Battered U.S. Dollar Steadies But Investors Brace For More Tariff Volatility
The U.S. dollar found its footing on Monday but remained near a three-year low after a painful week that shook investor confidence in the world’s reserve currency as U.S. President Donald Trump’s tariff plans rattled global markets.
Investors were bracing for another volatile week as Trump’s abrupt imposition and delay of tariffs on goods imported into the U.S. continued to cause confusion.
Currency markets were largely steady after the White House on Friday granted exemptions from high tariffs for smartphones, computers and some other electronics mostly imported from China, though Trump said over the weekend the move would be short-lived.

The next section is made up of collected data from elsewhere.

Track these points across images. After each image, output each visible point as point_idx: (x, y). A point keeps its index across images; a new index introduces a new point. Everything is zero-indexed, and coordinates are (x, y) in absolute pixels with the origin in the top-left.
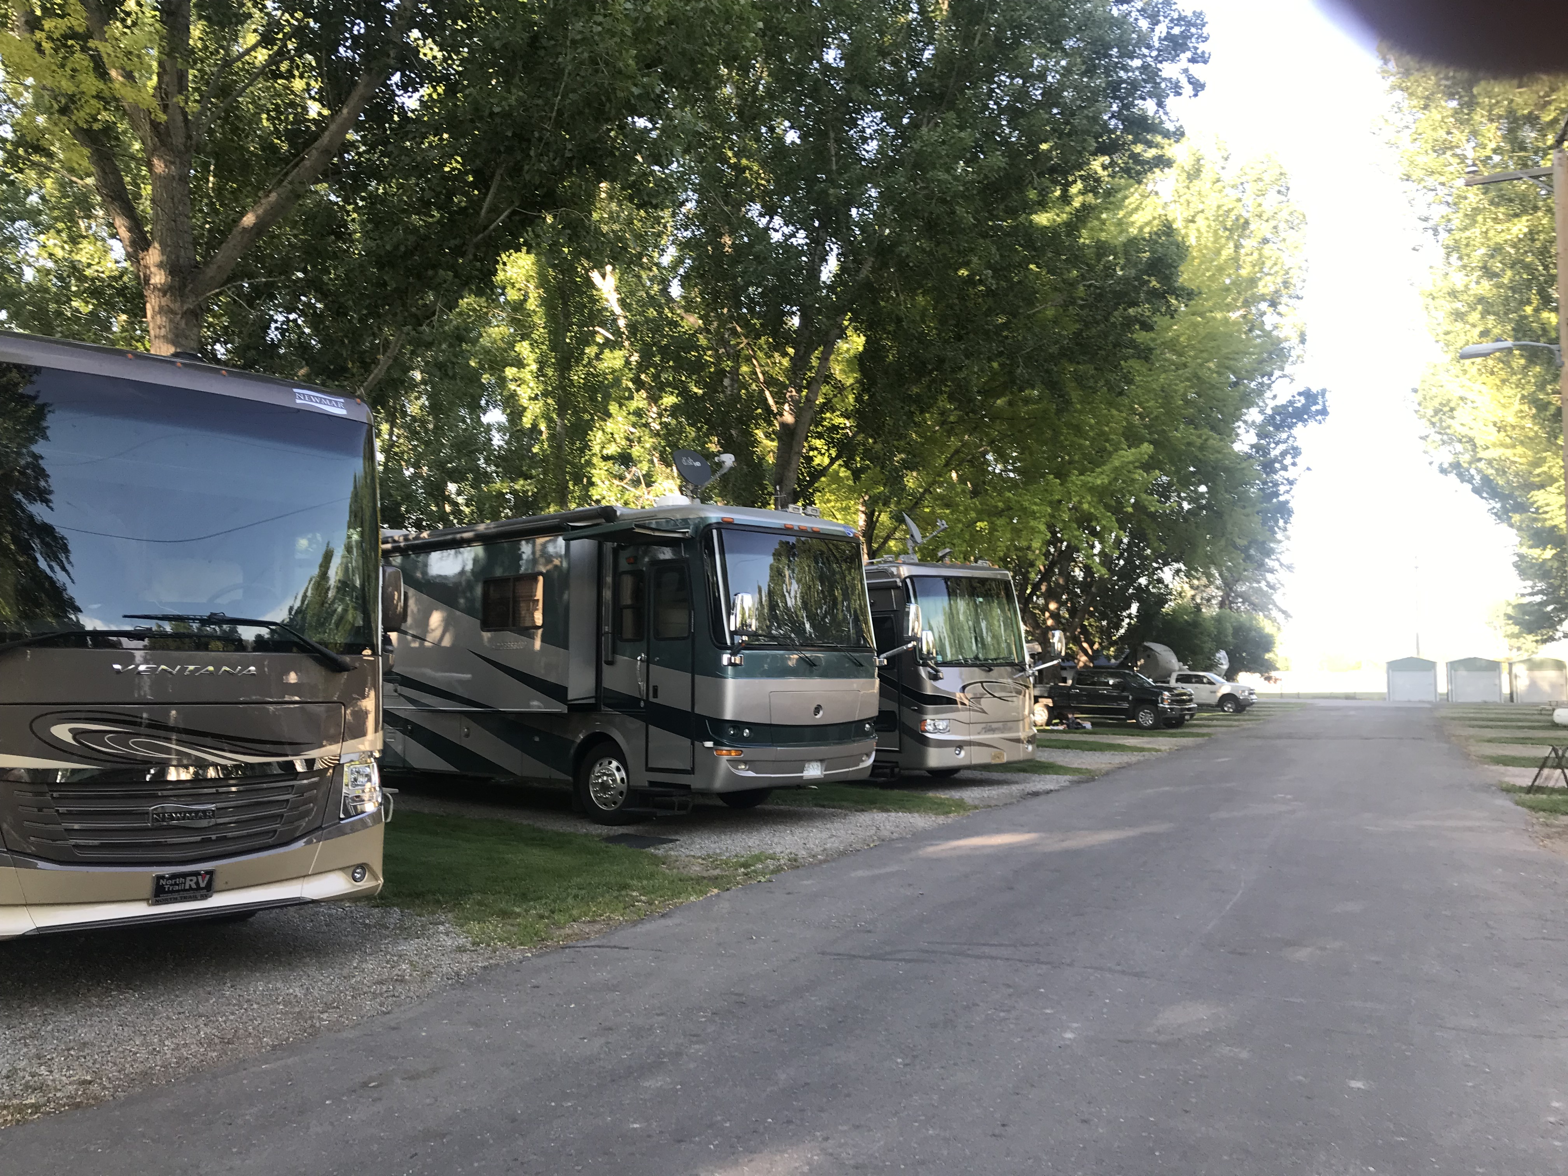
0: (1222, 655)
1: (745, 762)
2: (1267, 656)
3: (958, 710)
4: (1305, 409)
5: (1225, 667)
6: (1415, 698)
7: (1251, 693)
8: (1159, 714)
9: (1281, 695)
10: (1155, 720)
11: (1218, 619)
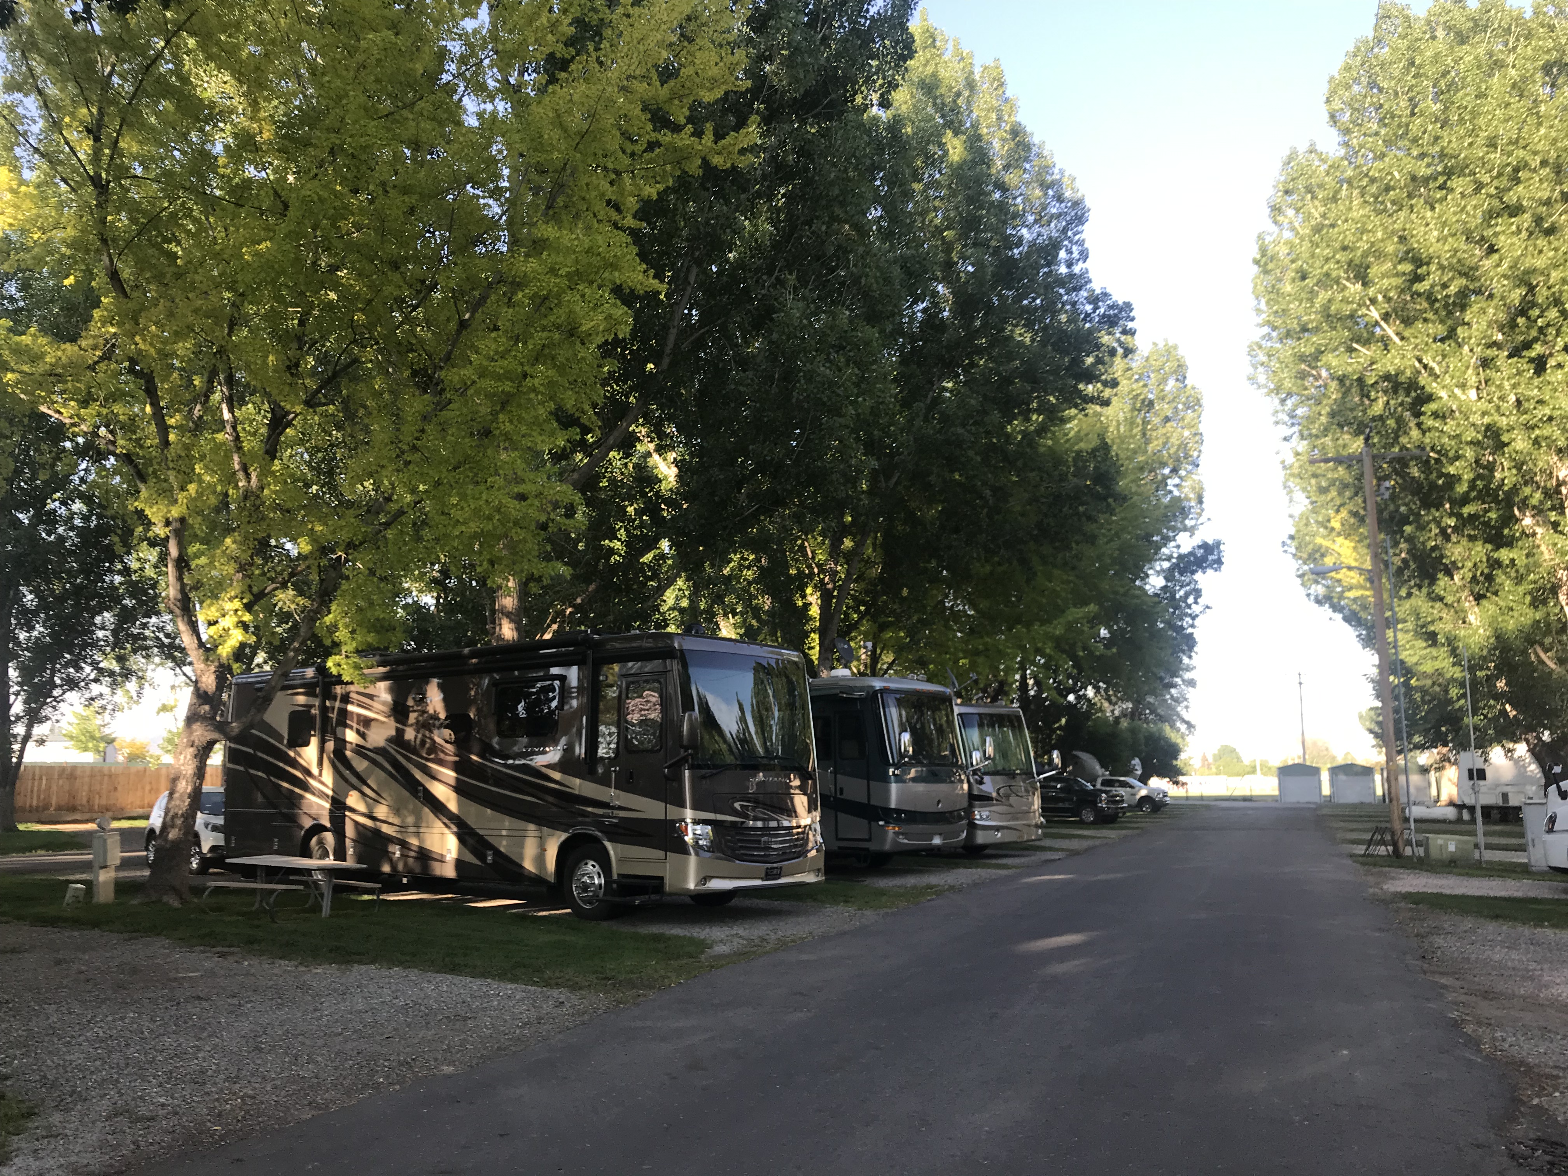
0: (1136, 762)
1: (902, 834)
2: (1174, 762)
3: (993, 805)
4: (1204, 559)
5: (1139, 772)
6: (1303, 800)
7: (1165, 795)
8: (1098, 812)
9: (1187, 798)
10: (1095, 817)
11: (1133, 731)
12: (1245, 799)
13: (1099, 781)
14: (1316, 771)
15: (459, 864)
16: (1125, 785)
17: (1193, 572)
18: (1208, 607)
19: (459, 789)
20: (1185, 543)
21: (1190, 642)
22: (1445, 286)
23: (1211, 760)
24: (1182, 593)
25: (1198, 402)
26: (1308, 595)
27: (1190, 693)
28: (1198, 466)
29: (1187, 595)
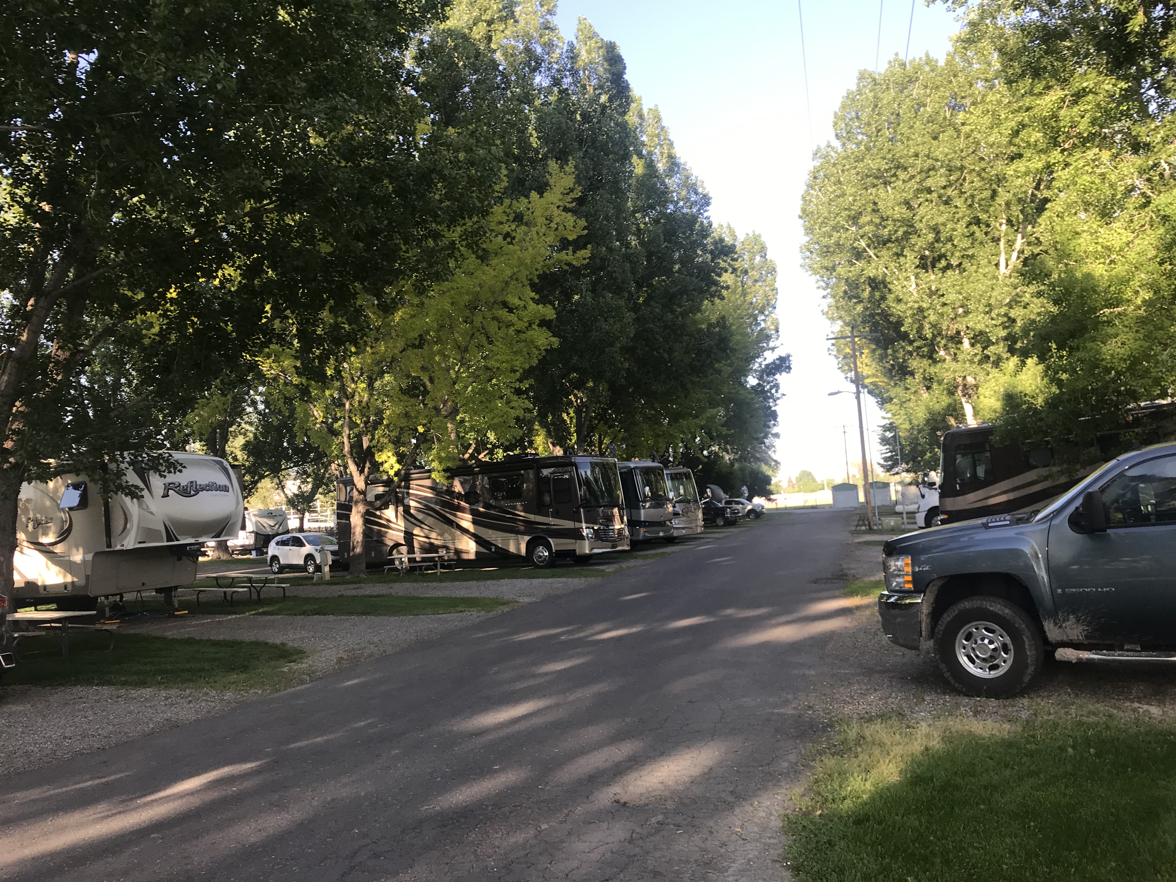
1: (647, 532)
3: (681, 517)
4: (781, 366)
6: (848, 506)
7: (763, 507)
8: (726, 520)
9: (777, 509)
10: (724, 522)
11: (742, 470)
12: (813, 507)
13: (723, 502)
14: (854, 487)
15: (477, 553)
16: (738, 503)
17: (774, 374)
18: (784, 395)
19: (474, 522)
20: (769, 357)
21: (774, 415)
22: (896, 231)
23: (794, 481)
24: (768, 387)
25: (774, 270)
26: (846, 378)
27: (777, 442)
28: (775, 308)
29: (771, 389)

“At this point … it’s been handled in a haphazard, arbitrary and loaded manner, and it’s created a lot of uncertainty,” said IG market analyst Tony Sycamore.

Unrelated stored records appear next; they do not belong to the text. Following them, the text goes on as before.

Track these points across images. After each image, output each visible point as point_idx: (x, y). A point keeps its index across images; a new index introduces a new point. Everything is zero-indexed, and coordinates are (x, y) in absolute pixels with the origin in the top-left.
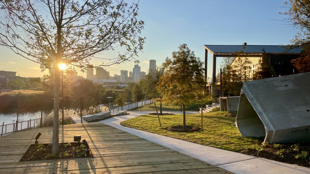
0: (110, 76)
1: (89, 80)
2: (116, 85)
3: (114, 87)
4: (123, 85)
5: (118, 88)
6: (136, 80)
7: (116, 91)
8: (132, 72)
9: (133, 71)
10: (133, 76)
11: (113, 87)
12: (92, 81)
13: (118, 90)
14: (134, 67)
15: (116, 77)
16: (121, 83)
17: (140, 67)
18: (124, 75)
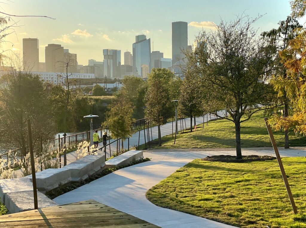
0: (78, 64)
1: (30, 76)
2: (95, 85)
3: (91, 90)
4: (110, 86)
5: (99, 91)
6: (142, 73)
7: (96, 100)
8: (132, 53)
9: (134, 50)
10: (134, 63)
11: (87, 90)
12: (37, 77)
13: (102, 97)
14: (135, 42)
15: (93, 67)
16: (107, 81)
17: (149, 39)
18: (112, 61)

“Those storm clouds, they’re still circling, they haven’t gone anywhere.” The dollar was last up 0.34% against the Swiss franc, after falling to a decade low on Friday and posting its worst week against the Swiss franc in more than two years.

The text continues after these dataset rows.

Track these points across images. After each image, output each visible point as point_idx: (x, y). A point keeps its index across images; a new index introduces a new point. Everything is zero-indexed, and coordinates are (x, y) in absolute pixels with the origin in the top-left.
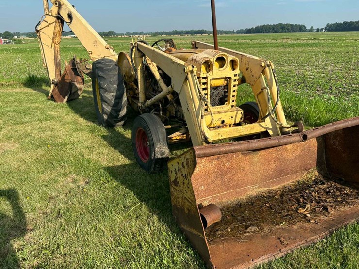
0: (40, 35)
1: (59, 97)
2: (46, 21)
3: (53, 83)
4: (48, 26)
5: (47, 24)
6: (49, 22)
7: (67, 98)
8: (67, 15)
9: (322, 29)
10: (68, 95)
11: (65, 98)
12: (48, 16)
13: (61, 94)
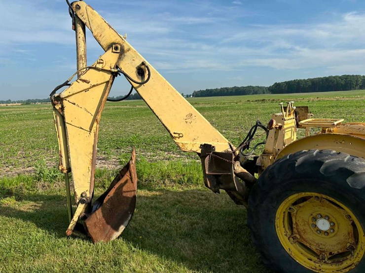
0: (62, 108)
1: (103, 230)
2: (84, 81)
3: (82, 201)
4: (86, 90)
5: (86, 86)
6: (92, 83)
7: (122, 228)
8: (135, 70)
9: (190, 95)
10: (126, 223)
11: (117, 229)
12: (91, 70)
13: (108, 223)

The euro fell 0.13% to $1.1344, after surging 3.6% last week and hitting a three-year high on Friday as investors flocked to the common currency following a crisis of confidence in the dollar.
"I think we could see the euro trading at $1.20 by about ... late July, early August," IG's Sycamore said.
Growing nervousness among investors about holding U.S. assets has led some to dump those positions and move money into markets including Europe, with those flows boosting the euro.
Elsewhere, the yen fell 0.2% to 143.79 per dollar, while sterling fell 0.33% to $1.3084.
The Australian dollar rose 0.15% to $0.63035, extending its more than 4% gain from last week.
Against a basket of currencies, the U.S. dollar last stood at 99.73, not far from a three-year low hit on Friday.
"Markets are reassessing the dollar's structural appeal as the world's global reserve currency and are undergoing a rapid de-dollarization process," George Saravelos, global head of FX research at Deutsche Bank, wrote in a client note.
"This is most evident in the sustained and combined collapse in the U.S. currency and bond markets."
The massive sell-off in the U.S. Treasury market last week, driven in part by the rapid unwinding of so-called basis trades by hedge funds, was a major drag on the dollar. On Monday morning, there was little sign of a recovery in the 10-year Treasury note at 4.47% after the biggest weekly rise in borrowing costs in decades.
"We think the de-dollarization process has some way to go, but we remain open-minded about how it plays out and what the new equilibrium in the global financial architecture will look like," Saravelos said.
In other currencies, the New Zealand dollar rose 0.33% to $0.5843. The offshore yuan fell 0.17% to 7.2941 per dollar ahead of the onshore market opening on Monday afternoon.